In conclusion, despite Benjamin et al.’s best intentions, their proposal only reinforces the NHST pseudoscientific approach with a stricter bright-line threshold for claiming evidence it cannot possibly claim—irrespective of how well it calibrates with Bayes factors under certain conditions—while dismissing potential consequences such as the stifling of research and its publication, an increase in false negatives, an increase in misbehaviour, and a continuation of pseudoscientific practices. Furthermore, theirs is a frequentist solution many of their Bayesian proponents do not even believe in, born out of a false belief of lacking equally simple but better-suited alternatives (Machery, 2017).

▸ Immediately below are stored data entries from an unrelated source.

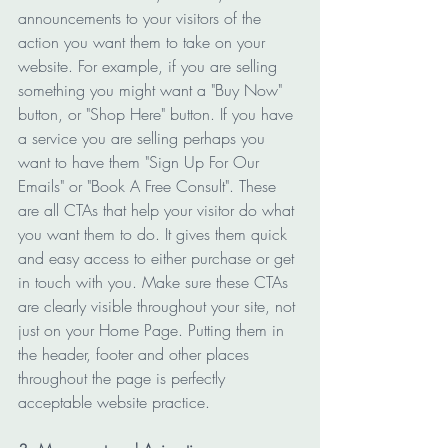
announcements to your visitors of the 
action you want them to take on your 
website. For example, if you are selling 
something you might want a "Buy Now" 
button, or "Shop Here" button. If you have 
a service you are selling perhaps you 
want to have them "Sign Up For Our 
Emails" or "Book A Free Consult". These 
are all CTAs that help your visitor do what 
you want them to do. It gives them quick 
and easy access to either purchase or get 
in touch with you. Make sure these CTAs 
are clearly visible throughout your site, not 
just on your Home Page. Putting them in 
the header, footer and other places 
throughout the page is perfectly 
acceptable website practice. 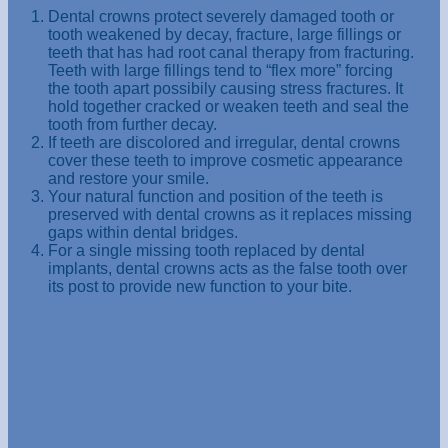
Dental crowns protect severely damaged tooth or
tooth weakened by decay, fracture, large fillings or
teeth that has had root canal therapy from fracturing.
Teeth with large fillings tend to “flex more” forcing
the tooth apart possibily causing stress fractures. It
hold together cracked or weaken teeth and seal the
tooth from further decay.
If teeth are discolored and irregular, dental crowns
cover these teeth to improve cosmetic appearance
and restore your smile.
Your natural function and position of the teeth is
preserved with dental crowns as it replaces missing
gaps within dental bridges.
For a single missing tooth replaced by dental
implants, dental crowns acts as the false tooth over
its post to provide new function to your bite.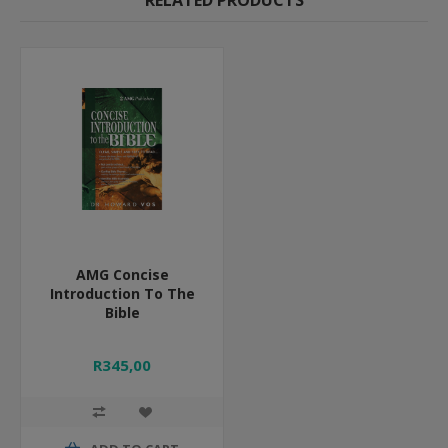
RELATED PRODUCTS
AMG Concise
Introduction To The
Bible
R345,00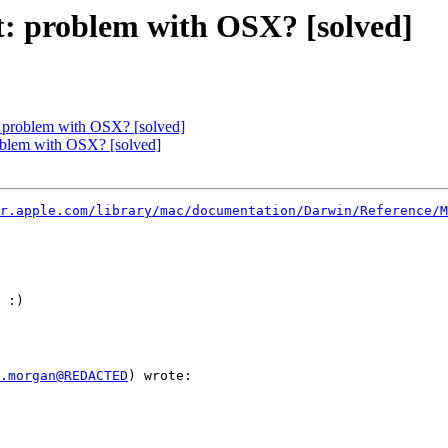
st: problem with OSX? [solved]
t: problem with OSX? [solved]
roblem with OSX? [solved]
r.apple.com/library/mac/documentation/Darwin/Reference/M
 :)

.morgan@REDACTED
) wrote:
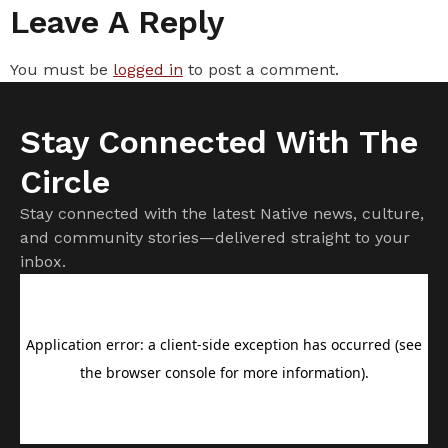
Leave A Reply
You must be
logged in
to post a comment.
Stay Connected With The
Circle
Stay connected with the latest Native news, culture,
and community stories—delivered straight to your
inbox.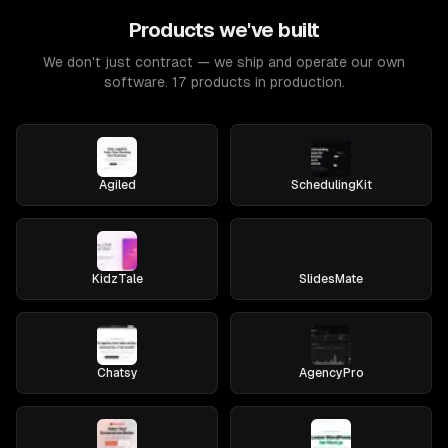
Products we've built
We don't just contract — we ship and operate our own
software. 17 products in production.
Agiled
SchedulingKit
KidzTale
SlidesMate
Chatsy
AgencyPro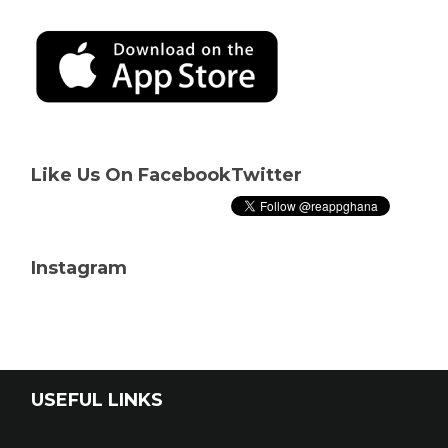
Like Us On Facebook
Twitter
Instagram
USEFUL LINKS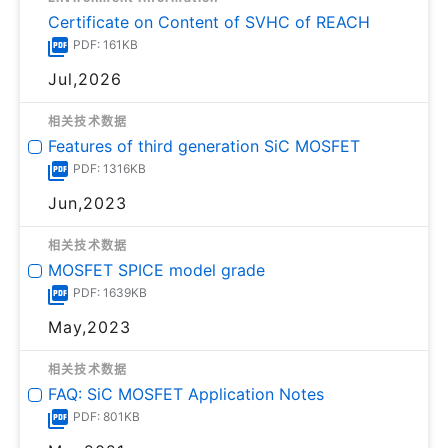
Certificate on Content of SVHC of REACH
PDF: 161KB
Jul,2026
相关技术数据
Features of third generation SiC MOSFET
PDF: 1316KB
Jun,2023
相关技术数据
MOSFET SPICE model grade
PDF: 1639KB
May,2023
相关技术数据
FAQ: SiC MOSFET Application Notes
PDF: 801KB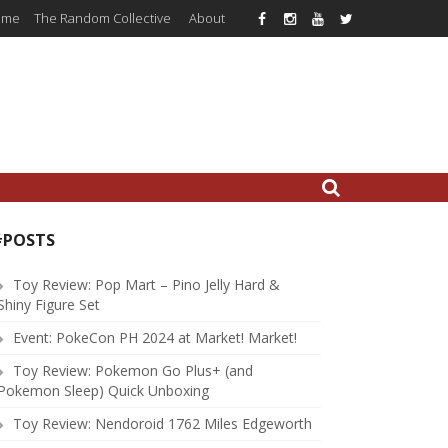
ome
The Random Collective
About
#POSTS
Toy Review: Pop Mart – Pino Jelly Hard &
Shiny Figure Set
Event: PokeCon PH 2024 at Market! Market!
Toy Review: Pokemon Go Plus+ (and
Pokemon Sleep) Quick Unboxing
Toy Review: Nendoroid 1762 Miles Edgeworth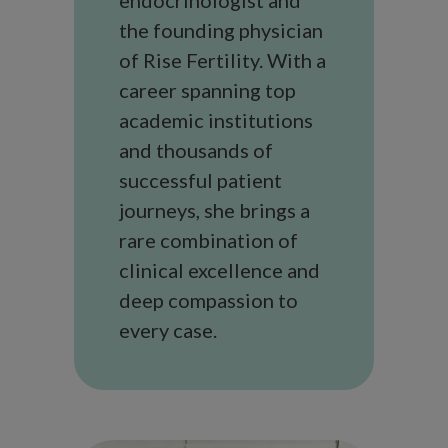
the founding physician
of Rise Fertility. With a
career spanning top
academic institutions
and thousands of
successful patient
journeys, she brings a
rare combination of
clinical excellence and
deep compassion to
every case.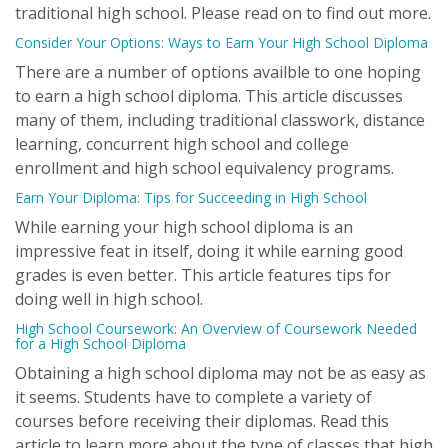
traditional high school. Please read on to find out more.
Consider Your Options: Ways to Earn Your High School Diploma
There are a number of options availble to one hoping
to earn a high school diploma. This article discusses
many of them, including traditional classwork, distance
learning, concurrent high school and college
enrollment and high school equivalency programs.
Earn Your Diploma: Tips for Succeeding in High School
While earning your high school diploma is an
impressive feat in itself, doing it while earning good
grades is even better. This article features tips for
doing well in high school.
High School Coursework: An Overview of Coursework Needed
for a High School Diploma
Obtaining a high school diploma may not be as easy as
it seems. Students have to complete a variety of
courses before receiving their diplomas. Read this
article to learn more about the type of classes that high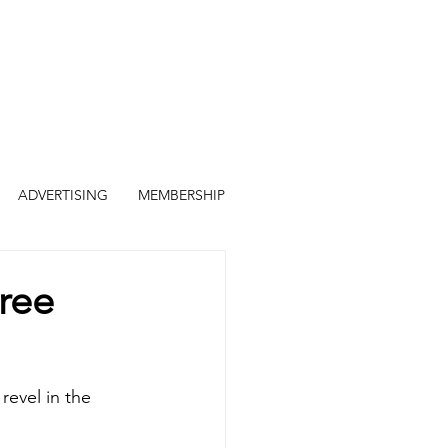
ADVERTISING
MEMBERSHIP
ree
revel in the 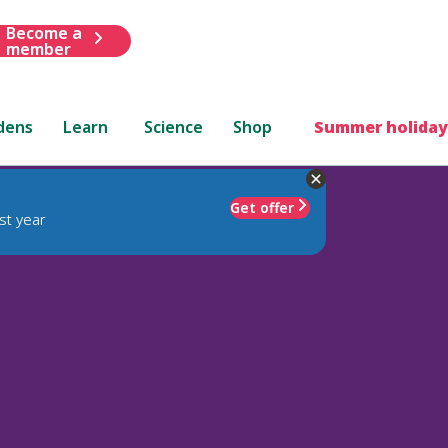
Become a
member
dens
Learn
Science
Shop
Summer holiday
Get offer
st year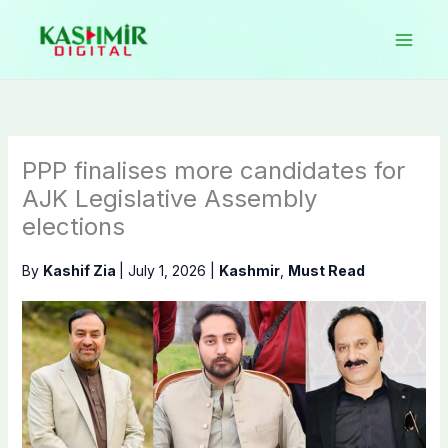
Skip
to
content
PPP finalises more candidates for
AJK Legislative Assembly
elections
By
Kashif Zia
|
July 1, 2026
|
Kashmir
,
Must Read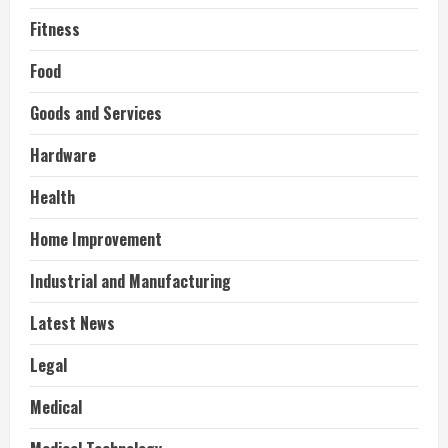
Fitness
Food
Goods and Services
Hardware
Health
Home Improvement
Industrial and Manufacturing
Latest News
Legal
Medical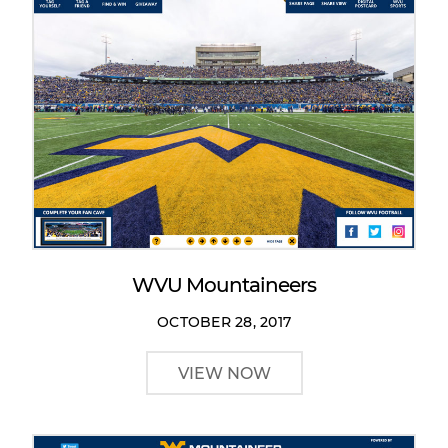
WVU Mountaineers
OCTOBER 28, 2017
VIEW NOW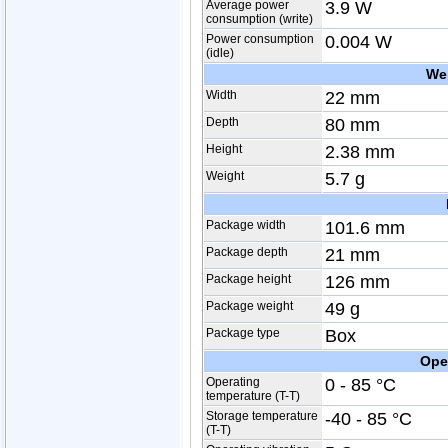
Average power
3.9 W
consumption (write)
Power consumption
0.004 W
(idle)
We
Width
22 mm
Depth
80 mm
Height
2.38 mm
Weight
5.7 g
Package width
101.6 mm
Package depth
21 mm
Package height
126 mm
Package weight
49 g
Package type
Box
Ope
Operating
0 - 85 °C
temperature (T-T)
Storage temperature
-40 - 85 °C
(T-T)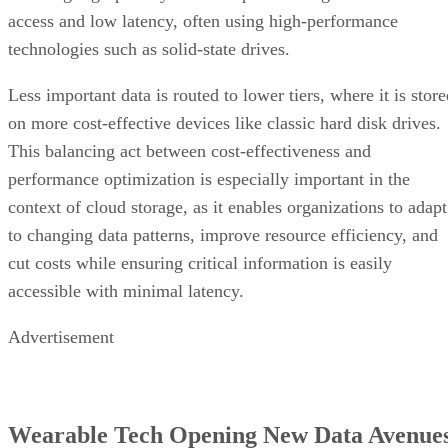
Less important data is routed to lower tiers, where it is stor
on more cost-effective devices like classic hard disk drives.
This balancing act between cost-effectiveness and
performance optimization is especially important in the
context of cloud storage, as it enables organizations to adapt
to changing data patterns, improve resource efficiency, and
cut costs while ensuring critical information is easily
accessible with minimal latency.
Advertisement
Wearable Tech Opening New Data Avenue
optical sensors
Wearable technologies employ
to collect
data about users such as heart rates, sleep habits, and levels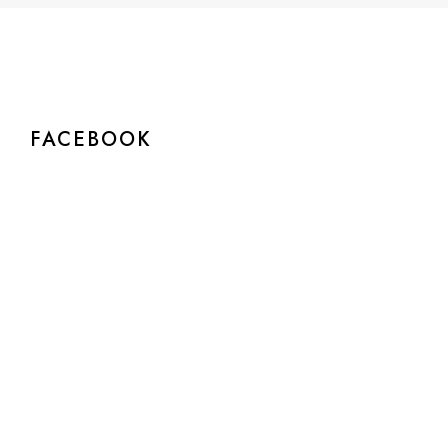
FACEBOOK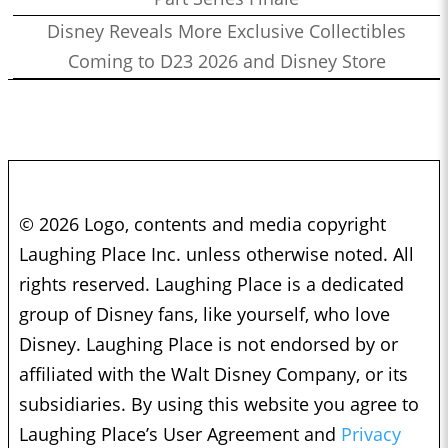
Disney Reveals More Exclusive Collectibles
Coming to D23 2026 and Disney Store
© 2026 Logo, contents and media copyright
Laughing Place Inc. unless otherwise noted. All
rights reserved. Laughing Place is a dedicated
group of Disney fans, like yourself, who love
Disney. Laughing Place is not endorsed by or
affiliated with the Walt Disney Company, or its
subsidiaries. By using this website you agree to
Laughing Place’s User Agreement and
Privacy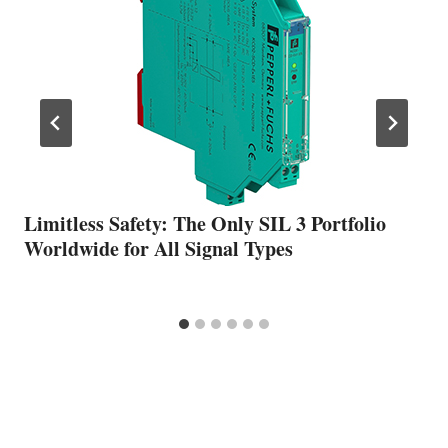
Limitless Safety: The Only SIL 3 Portfolio
Worldwide for All Signal Types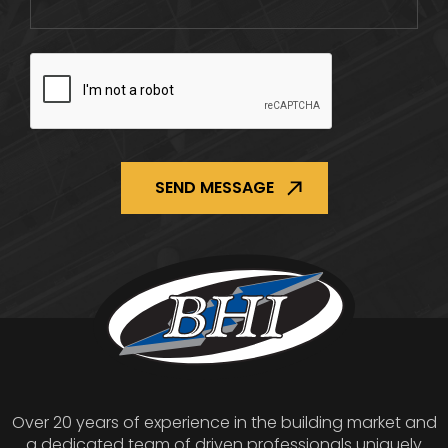
CAPTCHA
Over 20 years of experience in the building market and
a dedicated team of driven professionals uniquely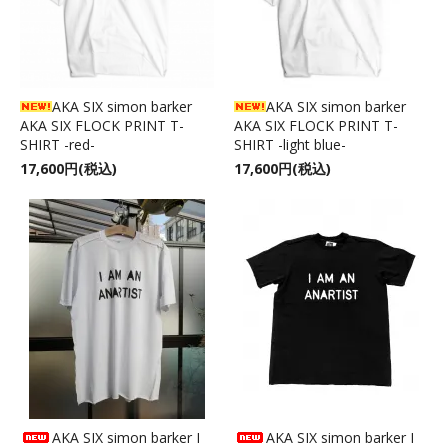
AKA SIX simon barker
AKA SIX simon barker
AKA SIX FLOCK PRINT T-
AKA SIX FLOCK PRINT T-
SHIRT -red-
SHIRT -light blue-
17,600円(税込)
17,600円(税込)
AKA SIX simon barker I
AKA SIX simon barker I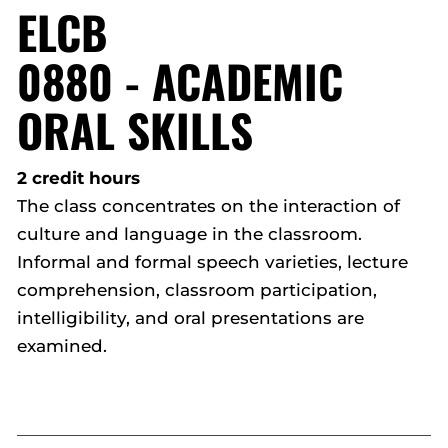
ELCB
0880 - ACADEMIC
ORAL SKILLS
2 credit hours
The class concentrates on the interaction of
culture and language in the classroom.
Informal and formal speech varieties, lecture
comprehension, classroom participation,
intelligibility, and oral presentations are
examined.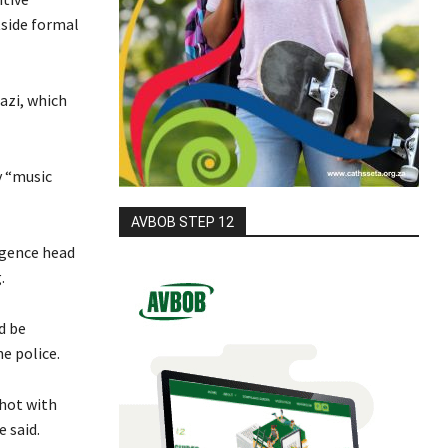
side formal
azi, which
y “music
AVBOB STEP 12
igence head
.
d be
e police.
shot with
 said.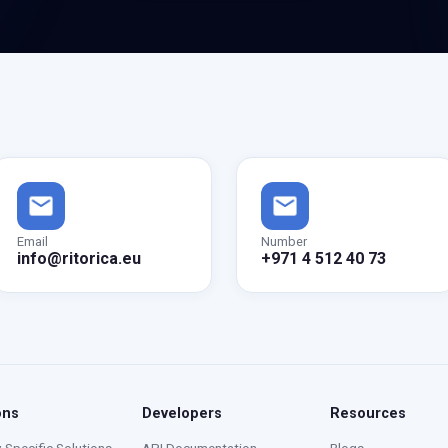
Email
Number
info@ritorica.eu
+971 4 512 40 73
ons
Developers
Resources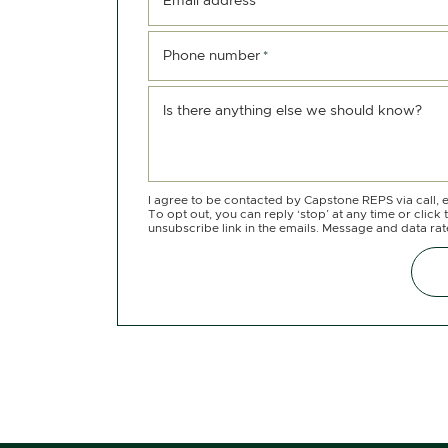
Email address
*
Phone number
*
Is there anything else we should know?
I agree to be contacted by Capstone REPS via call, e
To opt out, you can reply ‘stop’ at any time or click 
unsubscribe link in the emails. Message and data ra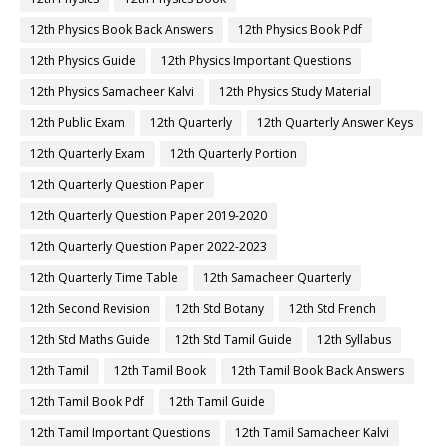
12th Physics Book Back Answers
12th Physics Book Pdf
12th Physics Guide
12th Physics Important Questions
12th Physics Samacheer Kalvi
12th Physics Study Material
12th Public Exam
12th Quarterly
12th Quarterly Answer Keys
12th Quarterly Exam
12th Quarterly Portion
12th Quarterly Question Paper
12th Quarterly Question Paper 2019-2020
12th Quarterly Question Paper 2022-2023
12th Quarterly Time Table
12th Samacheer Quarterly
12th Second Revision
12th Std Botany
12th Std French
12th Std Maths Guide
12th Std Tamil Guide
12th Syllabus
12th Tamil
12th Tamil Book
12th Tamil Book Back Answers
12th Tamil Book Pdf
12th Tamil Guide
12th Tamil Important Questions
12th Tamil Samacheer Kalvi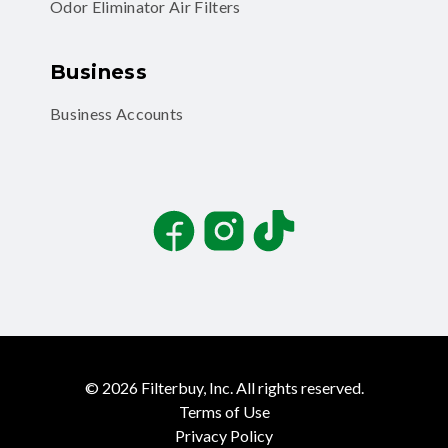
Odor Eliminator Air Filters
Business
Business Accounts
Facebook
Instagram
TikTok
©
2026
Filterbuy, Inc. All rights reserved.
Terms of Use
Privacy Policy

In reality, an equally simple and better suited alternative exists, perhaps the only one the authors could be entitled to make from their Jeffresian perspective, hence our own recommendation: Use JASP, the stand-alone, free-to-download, R-based statistical software with user-friendly interface, developed by Wagenmakers’ team (https://jasp-stats.org¹). JASP allows for analysing the same dataset using frequentist (Fisher’s tests of significance) and Bayesian tools (Jeffreys’s Bayes factors²) without necessarily forcing a mishmash of philosophies of science (e.g., see Supplementary File 1). JASP allows for the Popperian (also Meehl’s, Mayo’s) approach to severely testing a null hypothesis but also to ascertain the credibility of tests based on the observed data. JASP allows researchers to qualitatively calibrate their significance tests to Bayes factors but also the possibility of calibrating Bayes factors to frequentist tests so as to ascertain their error probabilities. JASP is an existing simple and easy application that shows two interpretations of the same data, which aligns well with the training undertaken by frequentist and Jeffreysian researchers alike while allowing them the opportunity to learn the alternative philosophy—irrespective of which they will choose for publication—and may as well help diminish the misinterpretation of results and the reaching of unsupported conclusions. In so doing, it may even help improve replicability.

Notes

¹Worthy alternatives are Morey’s R package for Bayes factors (http://bayesfactorpcl.r-forge.r-project.org), Morey’s Bayes factor calculator (http://pcl.missouri.edu/bayesfactor), and Dienes’s Bayes factor calculator (http://www.lifesci.sussex.ac.uk/home/Zoltan_Dienes/inference/Bayes.htm). Even better would be to skip comparing models altogether and go for full Bayesian hypothesis testing (e.g., Kruschke, 2011). Yet none of those alternatives surpass, at present, JASP’s interface and its flexibility for parallel analysis.

²The latest versions of JASP (e.g. 0.8.4.0; 0.8.5.1) also allows for choosing informed priors based on Cauchy, Normal, and t-distributions.